Scelte musicali ambiziose, capaci di sottolineare il clima da Tragedia antica di un film fuori dagli schemi: Il Sacrificio del Cervo Sacro conferma il coraggio e il talento di Yorgos Lanthimos anche con la sua colonna sonora. Ora al cinema.
Di Anton Giulio Onofri
Ne Il Sacrificio del Cervo Sacro di Yorgos Lanthimos non sono solo le atmosfere ansiogene e il modo di usare la macchina da presa a ricordare Shining e più in generale il cinema di Stanley Kubrick. La casa perfetta e fastosamente arredata della coppia Colin Farrell/Nicole Kidman, e i segreti che hanno da nascondersi reciprocamente, sono senz’altro simili a quelli della coppia Kidman/Cruise, protagonista di Eyes Wide Shut. Ma c’è un altro elemento, drammaturgicamente essenziale, che accosta il metodo di lavoro del regista greco al modello di Kubrick: l’uso della musica.
Come Kubrick, anche Lanthimos sceglie di utilizzare musica già esistente, senza commissionare una nuova colonna sonora, per avere fin da subito in mente che sapore e che taglio dare alle inquadrature e alle sequenze del film prima di girarle, o con quale ritmo editarle in seguito.
Se per aumentare il tasso di angoscia e strisciante terrore di Shining Kubrick aveva optato per brani di compositori dell’avanguardia storica come Béla Bartok, o contemporanei come György Ligeti e Krzystof Penderecki, anche Lanthimos punta sulla natura sonora della musica colta del tempo presente per estenuare il clima di tensione che progressivamente distrugge l’equilibrio fisico e psichico di una tranquilla e benestante famiglia dell’Ohio: l’atonalità della musica contemporanea provoca nello spettatore uno spaesamento e un’assenza di riferimenti certi e confortevoli (come accade invece con la musica ‘classica’, basata sulla tonalità, sull’armonia e sulla regolarità del ritmo) adattissima a proiettarlo direttamente nel cuore della tragedia con una crescente sensazione di disagio.

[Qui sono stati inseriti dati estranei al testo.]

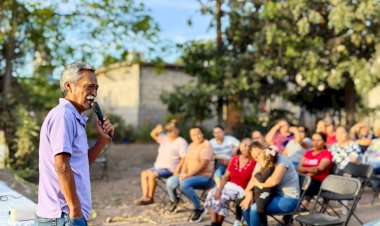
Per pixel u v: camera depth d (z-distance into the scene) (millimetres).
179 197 7871
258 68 13836
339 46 13367
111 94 26625
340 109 17500
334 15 12672
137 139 23672
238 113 16656
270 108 18047
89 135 18844
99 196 9414
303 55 13539
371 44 13695
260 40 14039
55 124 2773
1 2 12164
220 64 14469
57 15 13289
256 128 15305
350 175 7438
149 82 24312
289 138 9273
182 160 7969
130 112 24797
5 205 4633
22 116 10898
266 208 5738
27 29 13266
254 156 5980
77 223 2752
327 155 7012
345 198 6477
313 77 13430
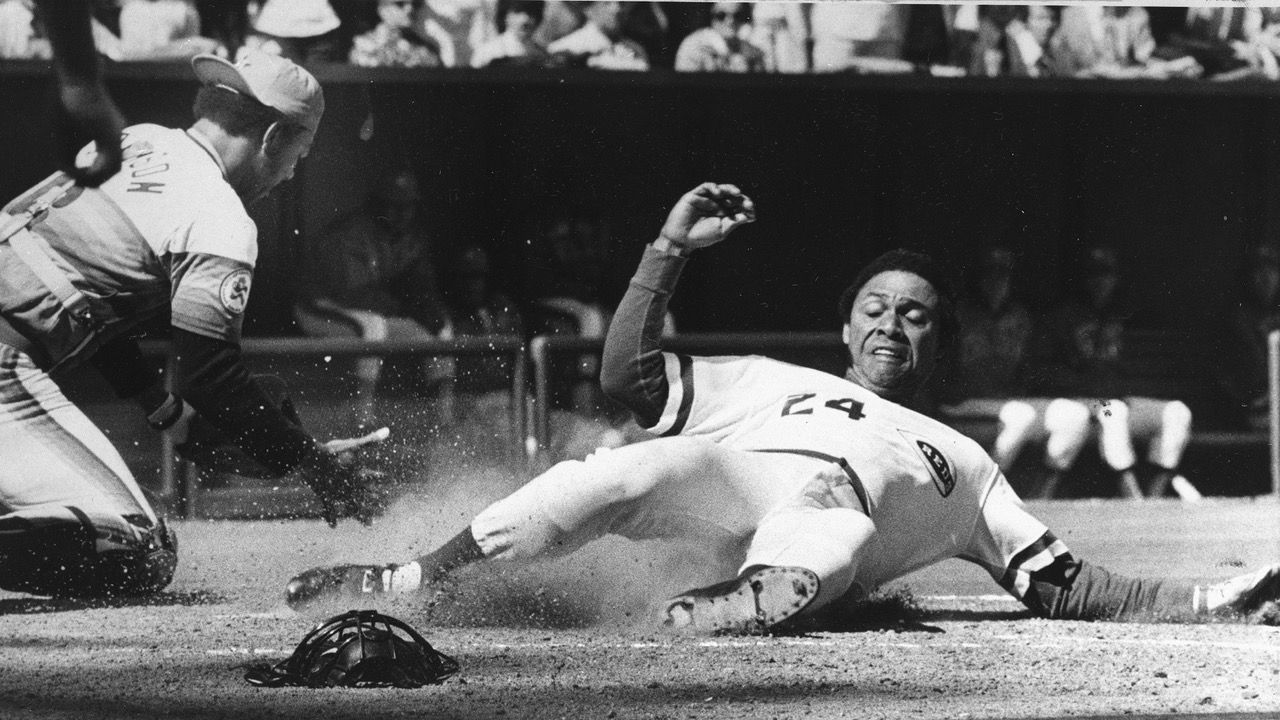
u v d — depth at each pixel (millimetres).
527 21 31484
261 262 34156
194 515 25547
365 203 31922
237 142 14297
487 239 35750
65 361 14219
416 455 26266
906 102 37938
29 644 11602
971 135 38250
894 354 13234
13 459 13961
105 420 26359
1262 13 34219
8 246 13844
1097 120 38625
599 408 27328
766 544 12031
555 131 36156
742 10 32500
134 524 14383
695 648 11375
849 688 9883
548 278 32000
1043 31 33406
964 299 31703
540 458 26891
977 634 12375
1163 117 38656
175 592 15023
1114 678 10367
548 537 12070
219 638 11891
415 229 30484
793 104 37375
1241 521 25328
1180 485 31328
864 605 13477
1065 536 22531
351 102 34562
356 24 30641
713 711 9109
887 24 32812
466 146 35688
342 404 26297
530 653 11102
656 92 36719
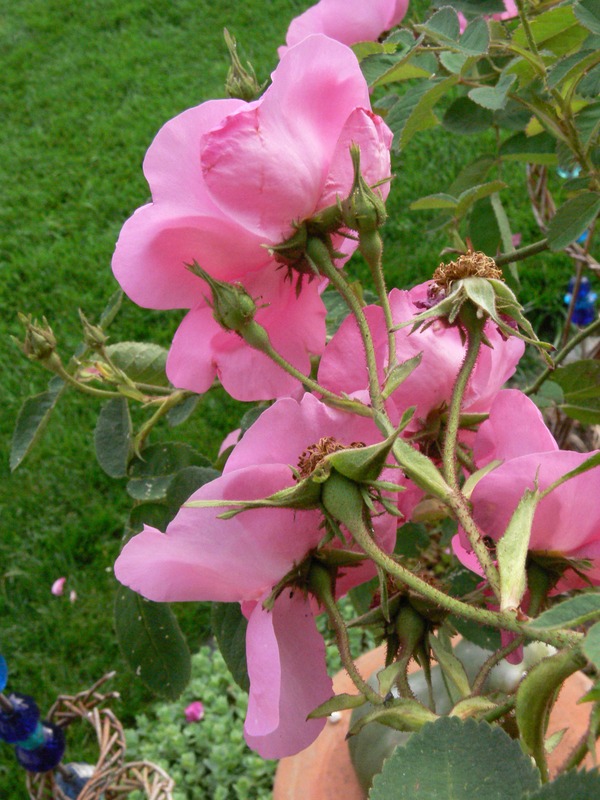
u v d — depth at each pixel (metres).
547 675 0.17
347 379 0.26
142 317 1.32
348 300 0.25
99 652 0.98
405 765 0.16
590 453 0.22
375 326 0.26
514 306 0.24
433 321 0.25
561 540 0.23
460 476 0.28
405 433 0.27
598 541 0.24
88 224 1.53
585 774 0.15
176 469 0.41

Nella colonna sonora de Il sacrificio del cervo sacro troviamo György Ligeti (le cui musiche Kubrick aveva usato non solo in Shining, ma anche in 2001: Odissea nello Spazio e Eyes Wide Shut) con il secondo movimento, Lento e deserto, dal suo Concerto per pianoforte e orchestra, insieme alla grandissima compositrice russa Sofia Gubaidulina, classe 1931, 87 anni il prossimo ottobre: per lei la musica è stata unico conforto e rifugio dall’oppressione del Regime Sovietico, e la cupezza magmatica che la caratterizza esprimono un desiderio di spiritualità e un’introspezione psicologica di rara e vigorosa potenza.
Et Expecto, De Profundis, Fachwerk, Rejoce!, brani in cui la Gubaidulina mescola l’elettronica a strumenti tradizionali del suo paese, sembrano scavare tra le immagini di Lanthimos un solco profondo e ineluttabile, come un’eco dell’antica tragedia di Ifigenia cui il film fa riferimento.
A incorniciare il dramma antico, i cui versi originali di Euripide sono addirittura evocati nella sceneggiatura premiata a Cannes e firmata dallo stesso Lanthimos insieme a Ephtimis Filippou, le sequenze d’inizio e di coda sono commentate da due brani corali di musica tedesca del ‘700 e dell’800, che al sacrificio pagano di una fanciulla innocente accostano la sacralità del sacrificio di Gesù Cristo morto crocifisso per la redenzione di tutti gli uomini: lo Stabat Mater di Franz Schubert, basato sul testo di Jacopone da Todi (qui tradotto in tedesco) che illustra la disperazione di Maria ai piedi della croce, e il poderoso, agitato, solenne coro di apertura della Passione secondo San Giovanni di Johann Sebastian Bach.
Scelte musicali alte, difficili, eppure efficacissime sotto il profilo spettacolare, testimonianza delle intenzioni serie e ambiziose di uno tra gli autori più audaci e coraggiosi del cinema di oggi.